Can somebody help me to find a store where they sell HC ducks full bodies . I'll be coming from Quebec towards Manitoba and passing thru DULUTH , and East Grand forks .
Thanks a lot :wink:


----------



## slough (Oct 12, 2003)

Cabelas in East Grand Forks does not have them, nor do any cabelas I think.


----------



## quackattack (Sep 27, 2003)

Cabelas doesn't have them in store but they could possibly order them?? :huh: I know they carry the Hardcore Fullbody Canadian Goose dekes. PM Matt Jones, he'll be able to answer it.


----------



## OTDRSMN (May 17, 2005)

I ordreed mine from Bass Pro. They had the best price I could find. Hav'nt got them yet so I cant tell ya how they look :-?


----------



## Duck Gunner (Aug 30, 2005)

Hey Moyak...

On your way through hit the BASS PRO SHOPS in Toronto...
Great store, and big selection.
Though if youo're smart, call ahead and see if they have them or can get them in for you to scoop on the way through...

Good Hunting...

DG. 8)


----------



## jbaincfl (Feb 5, 2003)

I picked up a dozen from EGF 3 weeks ago. They look unbelievable. Well worth the money. I bet they can't keep them in stock.


----------



## quackattack (Sep 27, 2003)

I didn't think that Cabelas had them in store.
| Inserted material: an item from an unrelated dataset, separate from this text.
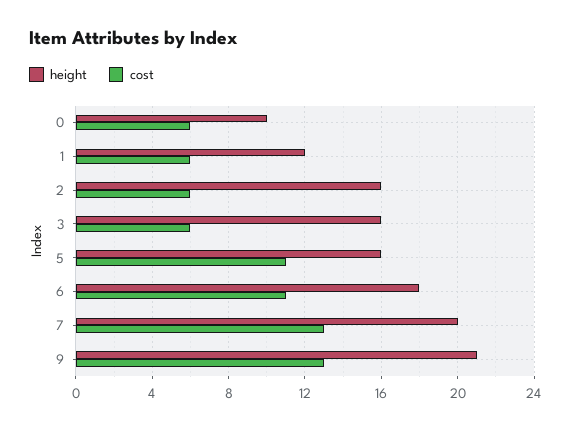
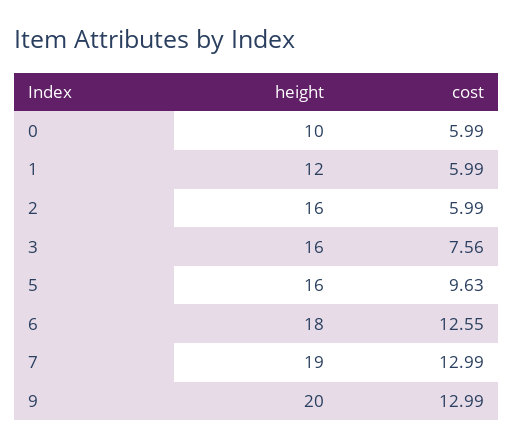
cost, 3: 6 -> 7.56
cost, 5: 11 -> 9.63
cost, 6: 11 -> 12.55
height, 7: 20 -> 19
height, 9: 21 -> 20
I know they had the Avery Fullbodies that they are out of right now. Is that what you are talking about Jbaincfl?


----------



## jbaincfl (Feb 5, 2003)

Yes you are correct. I got the Avery Full Bodies.


----------



## Goosehunter04 (Nov 12, 2003)

Sportsman's Warehouse in fargo has them in stock.


----------



## deafishunt (Feb 5, 2005)

I found hardcore fullbody duck at Scheels in Bismarck. You should check Scheels in Fargo..


----------